Azizova L. Adsorption and thermal transformations of aliphatic carboxylic acids, heparin and muramyl dipeptide on the silica and alumina surfaces

The thesis is devoted to the studying of the interaction of carboxyl group containing compounds (aliphatic carboxylic acids, heparine and muramyl dipeptide) with the surface of fumed silica and alumina. The adsorption of linear and branched aliphatic carboxylic acids C1-C6 on the fumed silica surface and the adsorption of valeric acid on the surface of alumina have been studied. Valeric acid sorption capacity of Al2O3 is three times higher than that for silica. The formation of different types of surface complexes of carboxylic acids on the silica surface using IR spectroscopy, DTG, temperature programmed desorption mass spectrometry (TPD MS) methods has been determined.
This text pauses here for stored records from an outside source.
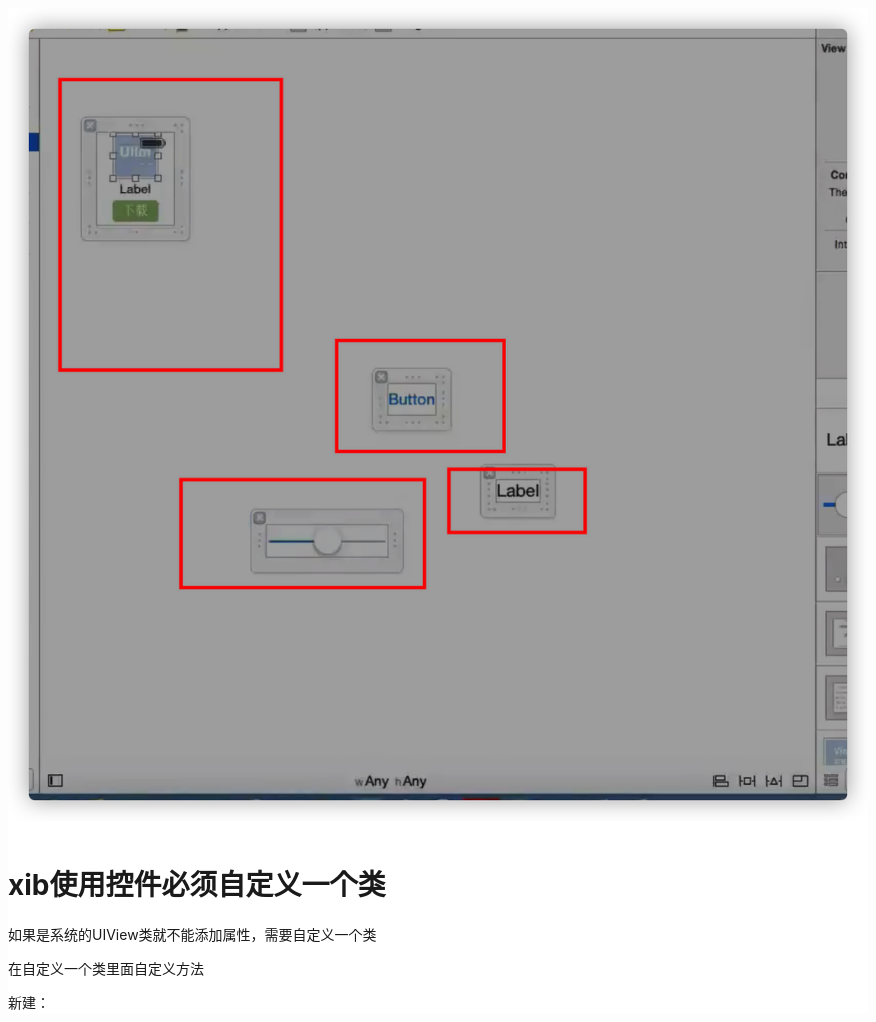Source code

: ![image-20210904190727047](%E4%B9%9D%E5%AE%AB%E6%A0%BC%E5%9D%90%E6%A0%87%E6%8E%92%E5%88%97.assets/image-20210904190727047.png)



# xib使用控件必须自定义一个类

如果是系统的UIView类就不能添加属性，需要自定义一个类

在自定义一个类里面自定义方法

新建：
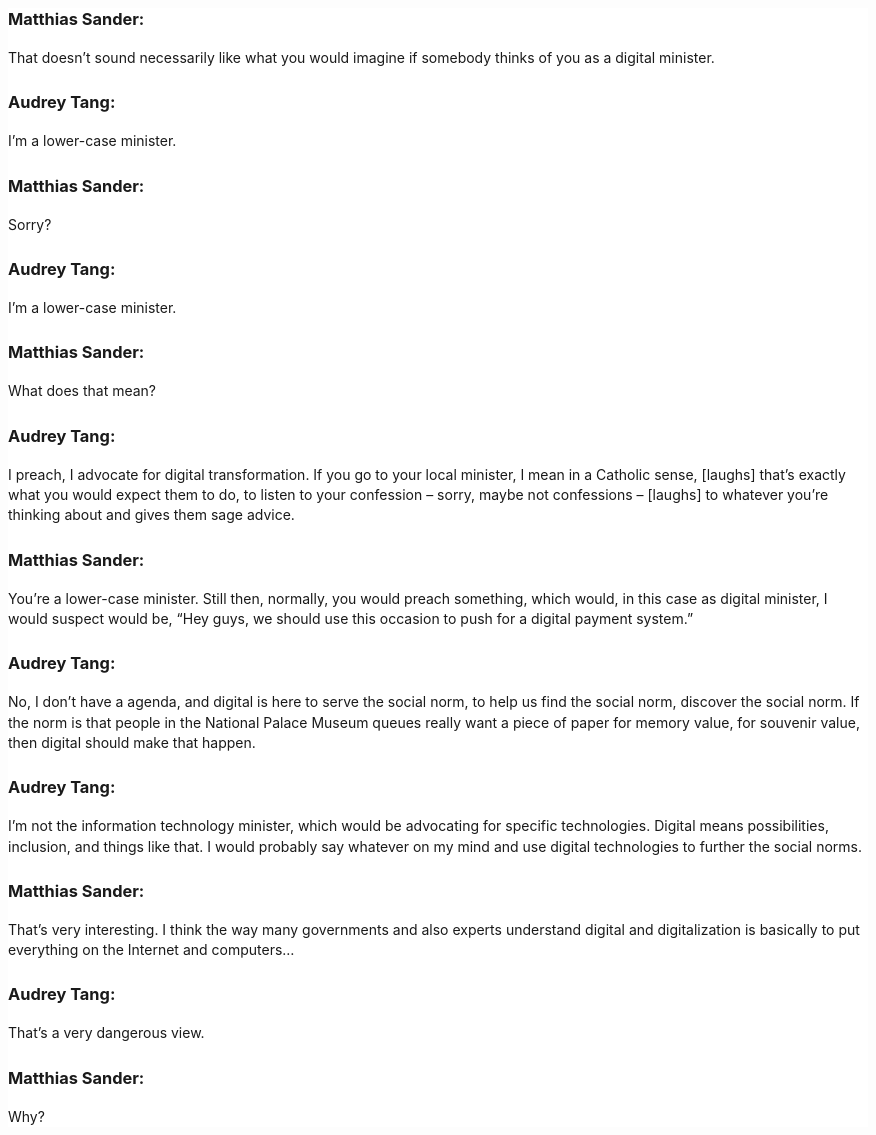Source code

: ### Matthias Sander:
That doesn’t sound necessarily like what you would imagine if somebody thinks of you as a digital minister.

### Audrey Tang:
I’m a lower-case minister.

### Matthias Sander:
Sorry?

### Audrey Tang:
I’m a lower-case minister.

### Matthias Sander:
What does that mean?

### Audrey Tang:
I preach, I advocate for digital transformation. If you go to your local minister, I mean in a Catholic sense, \[laughs\] that’s exactly what you would expect them to do, to listen to your confession – sorry, maybe not confessions – \[laughs\] to whatever you’re thinking about and gives them sage advice.

### Matthias Sander:
You’re a lower-case minister. Still then, normally, you would preach something, which would, in this case as digital minister, I would suspect would be, “Hey guys, we should use this occasion to push for a digital payment system.”

### Audrey Tang:
No, I don’t have a agenda, and digital is here to serve the social norm, to help us find the social norm, discover the social norm. If the norm is that people in the National Palace Museum queues really want a piece of paper for memory value, for souvenir value, then digital should make that happen.

### Audrey Tang:
I’m not the information technology minister, which would be advocating for specific technologies. Digital means possibilities, inclusion, and things like that. I would probably say whatever on my mind and use digital technologies to further the social norms.

### Matthias Sander:
That’s very interesting. I think the way many governments and also experts understand digital and digitalization is basically to put everything on the Internet and computers…

### Audrey Tang:
That’s a very dangerous view.

### Matthias Sander:
Why?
Their relative amount and activation energy of desorption from the surface have been calculated by means of TPD MS. The mechanism of ketene formation on the silica surface has been suggested. The correlation between hydrophobicity parameter lgPo/w and the ratio of peaks intensities of complex distruction on the TPD curves has been obtained. Kinetic parameters of ketene formation by reaction of carboxylic acid over Al2O3 have been calculated by TPD MS. The hydrolytic stability of grafted ester groups of carboxylic acids on the silica surface has been studied by means of TPD MS. Thermolysis stages have been identified, kinetic parameters have been calculated and mechanisms of thermal transformation of the aglycone, the peptide fragment and the carbohydrate moiety of O-glycoside of muramyl dipeptide (MDP) using TPD MS have been proposed. Using IR-spectroscopy and TPD MS it has been shown that the adsorption of MDP on the silica surface occurs due to carboxylic and -NH groups of isoglutamine not involved in the formation of hydrogen bonds, stabilizing beta-turns. Thermolysis stages of heparin in the pristine state and adsorbed on the silica surface have been identified. It has been shown by means of photon correlation spectroscopy and scanning electron microscopy that the surface modification of silica with heparine causes changes in particle size distribution.